§ **Task brief**
Look through the lines below for the word "linecap", and copy every line that has it.

Saved entries:
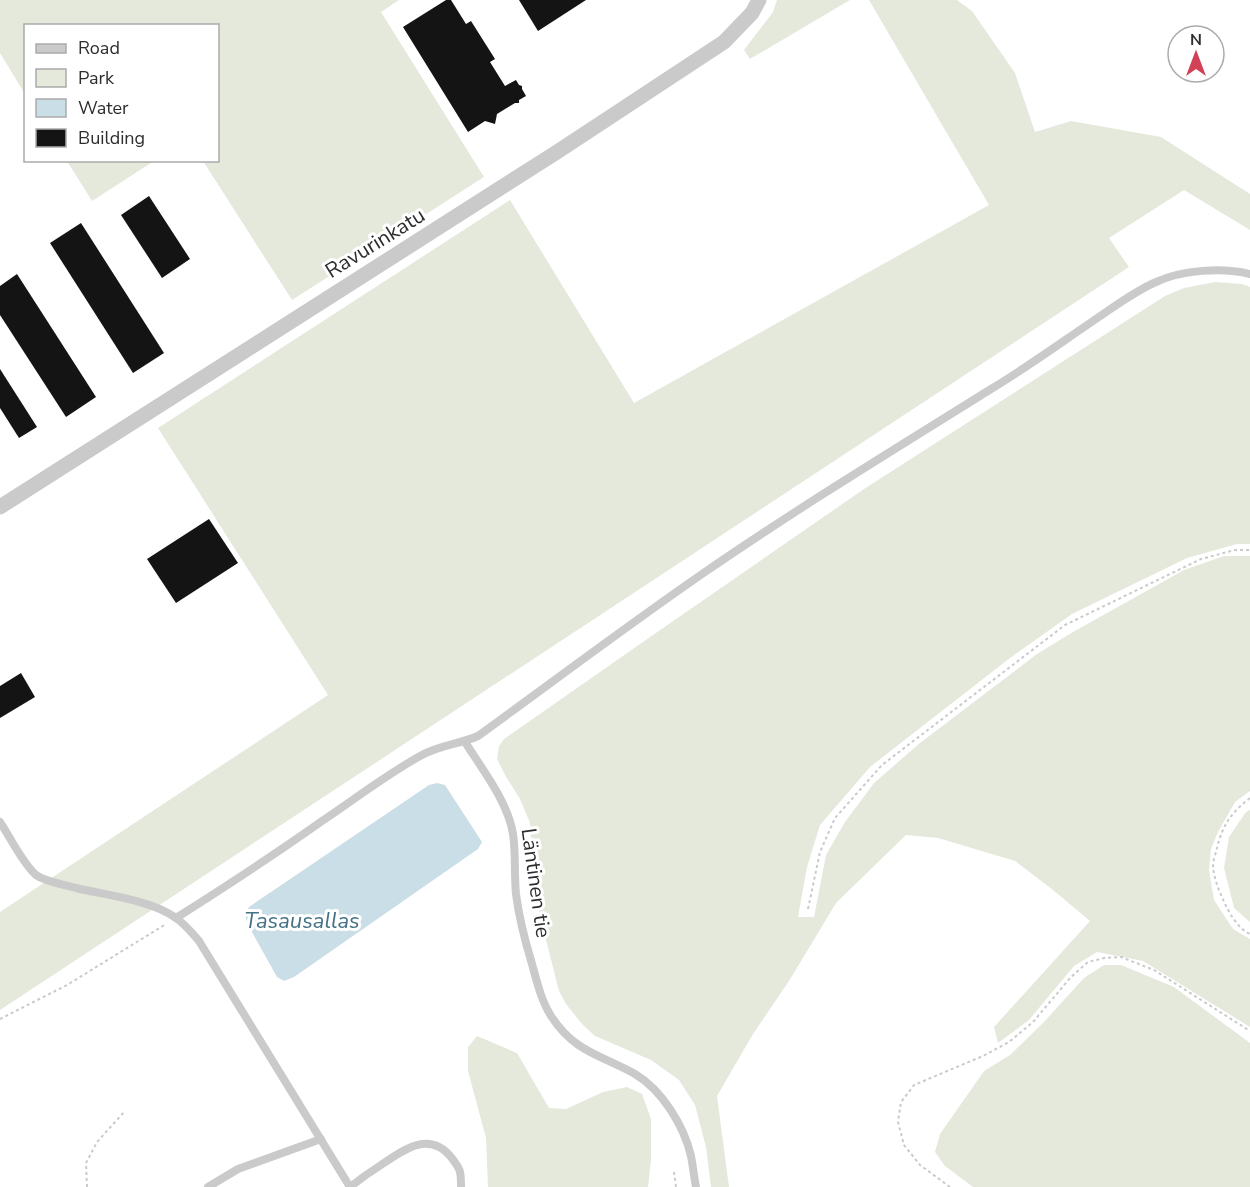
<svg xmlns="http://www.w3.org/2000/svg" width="1250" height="1187" font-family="'Nunito Sans',sans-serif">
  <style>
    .green { fill: #e4e9dc }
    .water { fill: #cadee7 }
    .building { fill: #141414 }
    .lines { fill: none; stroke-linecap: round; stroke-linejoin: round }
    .path { stroke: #cacaca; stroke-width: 2; stroke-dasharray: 3 3; stroke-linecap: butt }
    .lane { stroke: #cacaca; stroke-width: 8 }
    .street { stroke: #cacaca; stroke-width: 15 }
    .labels { text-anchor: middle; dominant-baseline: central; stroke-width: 6; stroke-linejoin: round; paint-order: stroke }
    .street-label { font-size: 21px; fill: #2d2d2d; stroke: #fff }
    .water-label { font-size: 22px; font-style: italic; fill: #447186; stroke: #fff }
  </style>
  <rect width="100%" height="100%" fill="#fff"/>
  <!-- green -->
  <g class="green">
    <polygon points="0,0 399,0 381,12 484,177 292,300 203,161 218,160 218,26 26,26 25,94 0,53"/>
    <polygon points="777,0 850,0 750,59 744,50 773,12"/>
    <polygon points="869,0 957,0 972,11 1015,73 1035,132 1071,121 1161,137 1250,194 1250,230 1184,190 1109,238 1129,267 0,1010 0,912 328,695 158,428 510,200 634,403 989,205"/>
    <polygon points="67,161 154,161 92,201"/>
    <polygon points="1215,282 1242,284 1250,287 1250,544 1237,544 1187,558 1072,614 1010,658 870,767 820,825 807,867 798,917 814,917 826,855 845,822 874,783 920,743 1037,654 1073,632 1184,570 1224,556 1250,556 1250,791 1235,802 1218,832 1211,849 1209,870 1214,900 1233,929 1250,939 1250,1027 1143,961 1097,952 1074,966 1029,1020 998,1043 994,1027 1090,921 1053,890 1015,861 938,838 906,835 836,903 789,981 753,1034 717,1096 729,1187 711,1187 706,1147 695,1105 679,1080 651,1060 595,1036 582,1024 566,1004 559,991 535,896 530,823 520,799 505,775 497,759 499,746 504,739 640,644 864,489 1165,296 1184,288"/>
    <polygon points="1250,810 1250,922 1234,908 1224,868 1229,837 1246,812"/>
    <polygon points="1104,965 1121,965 1174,987 1250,1043 1250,1187 973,1187 945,1166 935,1152 940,1134 984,1071 1010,1055 1043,1023 1084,978"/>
    <polygon points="477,1036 517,1053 549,1108 566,1109 603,1092 627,1087 642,1094 651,1119 651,1161 648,1187 488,1187 486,1138 468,1071 468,1047"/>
  </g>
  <!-- water -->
  <polygon class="water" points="437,783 445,785 482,842 478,849 294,977 284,981 277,977 248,925 245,915 249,907 429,785"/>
  <!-- building -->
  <g class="building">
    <polygon points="446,0 451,0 466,24 471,21 495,59 490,62 505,86 516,80 519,85 522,86 522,89 526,96 519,100 519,103 515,103 497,114 495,124 485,121 468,132 403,27"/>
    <polygon points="519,0 586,0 538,31"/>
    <polygon points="149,196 190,259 162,278 121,215"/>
    <polygon points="81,223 164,353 133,373 50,243"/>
    <polygon points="17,274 96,397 66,417 0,315 0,286"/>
    <polygon points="0,369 37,427 19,438 0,408"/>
    <polygon points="209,519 238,563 176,603 147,559"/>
    <polygon points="21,673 35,697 0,718 0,686"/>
  </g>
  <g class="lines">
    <!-- path -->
    <g class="path">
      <path d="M1250,798c-19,15 -27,26 -33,50 -1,5 -4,12 -4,18 1,14 7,27 13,40 5,10 14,24 24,28"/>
      <polyline points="808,909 820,852 835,818 882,765 1065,625 1201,559 1235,550 1250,550"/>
      <polyline points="0,1019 67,985 166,924"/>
      <polyline points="674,1172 676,1187"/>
      <polyline points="87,1187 86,1163 97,1142 125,1111"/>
      <polyline points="950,1187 920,1165 904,1145 898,1122 901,1102 914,1085 983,1056 1009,1042 1033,1022 1071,977 1088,962 1104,958 1121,957 1154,970 1250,1031"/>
    </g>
    <!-- lane -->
    <g class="lane">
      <path d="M465,742c17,27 43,60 48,92 3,20 1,40 3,60 3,24 9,47 16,70 5,18 9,36 19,52 23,36 50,39 84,58 27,16 49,52 56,82 2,10 3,21 5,31"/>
      <path d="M0,822c10,15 23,42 36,53 8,6 29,10 40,13 29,7 76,12 100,30 9,6 16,15 23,23l151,246"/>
      <path d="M176,918c49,-31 98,-63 146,-97 33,-22 65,-47 100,-66 18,-10 38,-11 56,-19 76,-55 150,-111 227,-164 93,-64 190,-123 286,-183 35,-21 68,-45 102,-68 21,-14 40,-29 63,-39 26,-12 66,-15 94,-8"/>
      <polyline points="208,1187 238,1169 321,1139"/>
      <path d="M350,1187c10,-8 20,-15 31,-22 22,-15 48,-35 70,-8 10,13 10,14 10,30"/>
    </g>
    <!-- street -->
    <polyline class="street" points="0,507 557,152 724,42 752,13 759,0"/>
  </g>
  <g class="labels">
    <!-- street labels -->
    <g class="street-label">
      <text transform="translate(375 243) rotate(-32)">Ravurinkatu</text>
      <text transform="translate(536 883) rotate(82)">Läntinen tie</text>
    </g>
    <!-- water labels -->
    <g class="water-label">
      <text x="302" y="921">Tasausallas</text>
    </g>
  </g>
  <!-- legend -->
  <rect x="24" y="24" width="195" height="138" fill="#ffffff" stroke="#ababab" stroke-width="1.5"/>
  <rect x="36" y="44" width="30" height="9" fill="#cacaca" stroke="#ababab" stroke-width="1.5"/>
  <text x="78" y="54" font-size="18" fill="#2d2d2d">Road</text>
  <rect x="36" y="69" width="30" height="18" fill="#e4e9dc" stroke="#ababab" stroke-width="1.5"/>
  <text x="78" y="84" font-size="18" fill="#2d2d2d">Park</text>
  <rect x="36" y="99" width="30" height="18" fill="#cadee7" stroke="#ababab" stroke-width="1.5"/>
  <text x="78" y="114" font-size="18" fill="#2d2d2d">Water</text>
  <rect x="36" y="129" width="30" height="18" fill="#141414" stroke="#ababab" stroke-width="1.5"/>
  <text x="78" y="144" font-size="18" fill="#2d2d2d">Building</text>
  <!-- north arrow -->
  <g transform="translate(1196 54)"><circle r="28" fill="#ffffff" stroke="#ababab" stroke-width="1.5"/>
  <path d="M0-4.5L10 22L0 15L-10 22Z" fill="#d24156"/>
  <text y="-9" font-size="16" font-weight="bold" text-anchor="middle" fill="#2d2d2d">N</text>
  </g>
</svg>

§ **Exercise answer**
    .lines { fill: none; stroke-linecap: round; stroke-linejoin: round }
    .path { stroke: #cacaca; stroke-width: 2; stroke-dasharray: 3 3; stroke-linecap: butt }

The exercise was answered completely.